On September 18, more than 3.6 million Scots cast a ballot answering the question: “Should Scotland be an independent country?” In the weeks leading up to the vote, the leaders of the Conservative, Labour and Liberal Democrat Parties vowed to cede some powers from the UK government to the Scottish Parliament if a majority of Scottish voters rejected independence. The Telegraph reports the leaders of the 3 main parties “argued it would provide ‘certainty’ for Scottish voters that further devolution would follow a No vote and contrasted this with the doubts over a separate Scotland’s finances, currency and public spending.” The legislation for devolution has yet to be written, however the plan is to give “the Scottish Parliament more control over income tax and housing benefit.”
On the morning of September 19, it was announced that 55.3% of Scottish voters cast a ballot opposing Scottish independence. Reuters reports, British Prime Minister David Cameron promised “not only to fulfill the pledge to Scotland but also to make it part of an overhaul of the balance of powers across the rest of the United Kingdom, within the same timeframe of a few months.” This was not part of the pre-vote plan, and does not seem to have the support of the Labour Party. Ed Miliband, leader of the Labour Party, says that such changes would need to be approved by British voters next fall.

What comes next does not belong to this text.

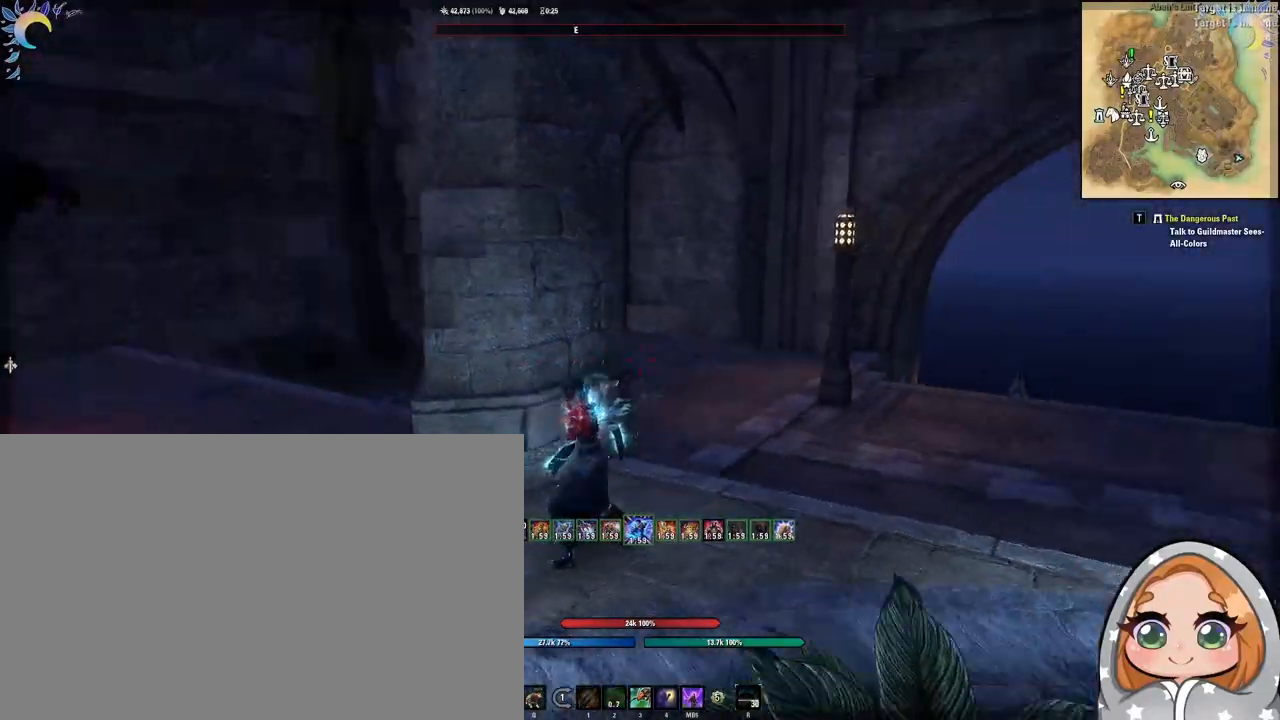
{"keys": [], "mouse": [], "events": [[383, "mouse_wheel", "down"], [433, "mouse_wheel", "up"]]}
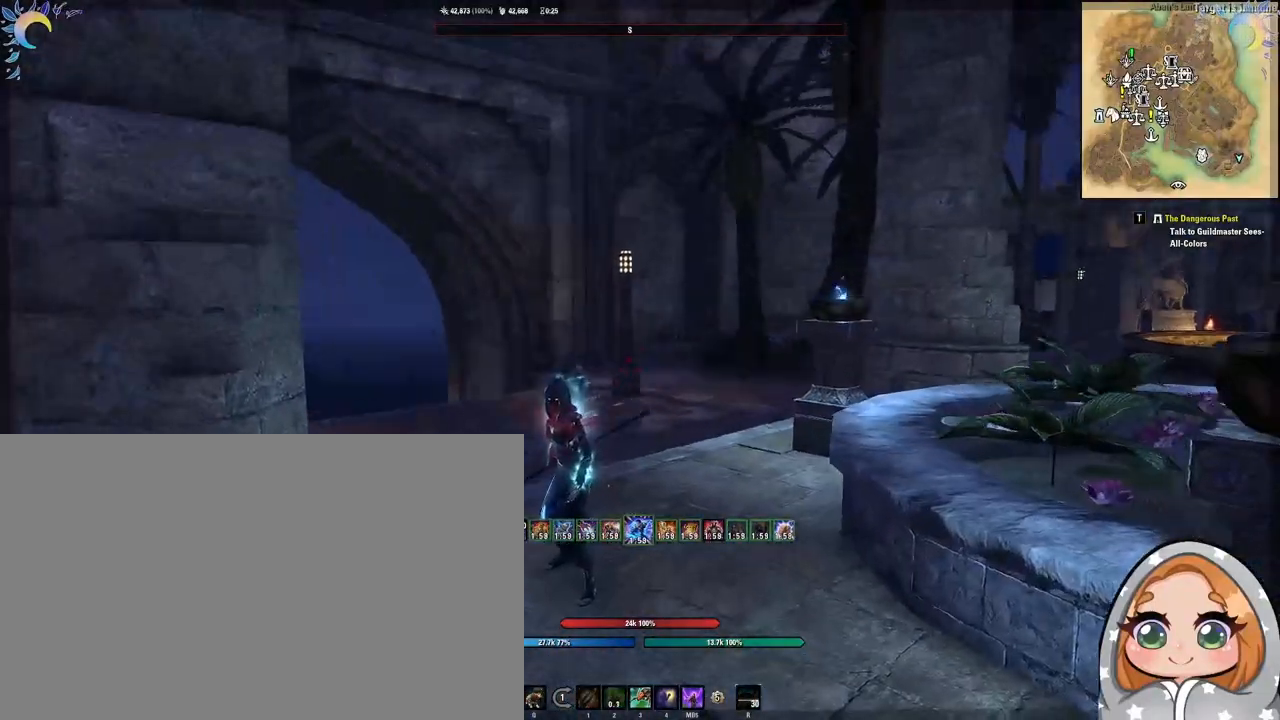
{"keys": [], "mouse": [], "events": []}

The Guardian reports Alex Salmond, the leader of the Scottish National Party, is now accusing “the leaders of the three main UK parties of tricking hundreds of thousands of voters into rejecting Scotland’s independence by reneging on a last-minute vow of more devolution.” An exit poll by Lord Ascroft Polls revealed that at least a quarter of “no” voters seem to have been tricked, telling a pollster “A NO vote would still mean extra powers for the Scottish Parliament together with the security of remaining part of the United Kingdom, giving the best of both worlds.” That quarter of no voters equals about half a million votes, which was more than enough to sway the outcome of the election.
Despite the rejection of independence, at this vote, there is no doubt that a large percentage of Scots are not happy with the union they’re in. It is yet to be decided if Scots will get a chance to vote on independence in the future. However, if devolution is delayed or is deemed insufficient, it seems likely that the independence movement will continue to grow.
Here in the US, a Reuters/Ipsos poll found that nearly 1 in 4 Americans are open to the idea of secession in some sense. The poll found 23.9% said they strongly supported or tended to support the idea of their state leaving the US. That poll did not ask if people supported other states withdrawing from the US, and seemed to indicate that support for secession seems to be directly tied to the party affiliation of the President.
As a supporter of self-determination, I support all people who seek to declare independence. I also have hope that within the next few years secessionist movements in the United States will be independent of national politics, and that within my lifetime the US federal government will no longer exist!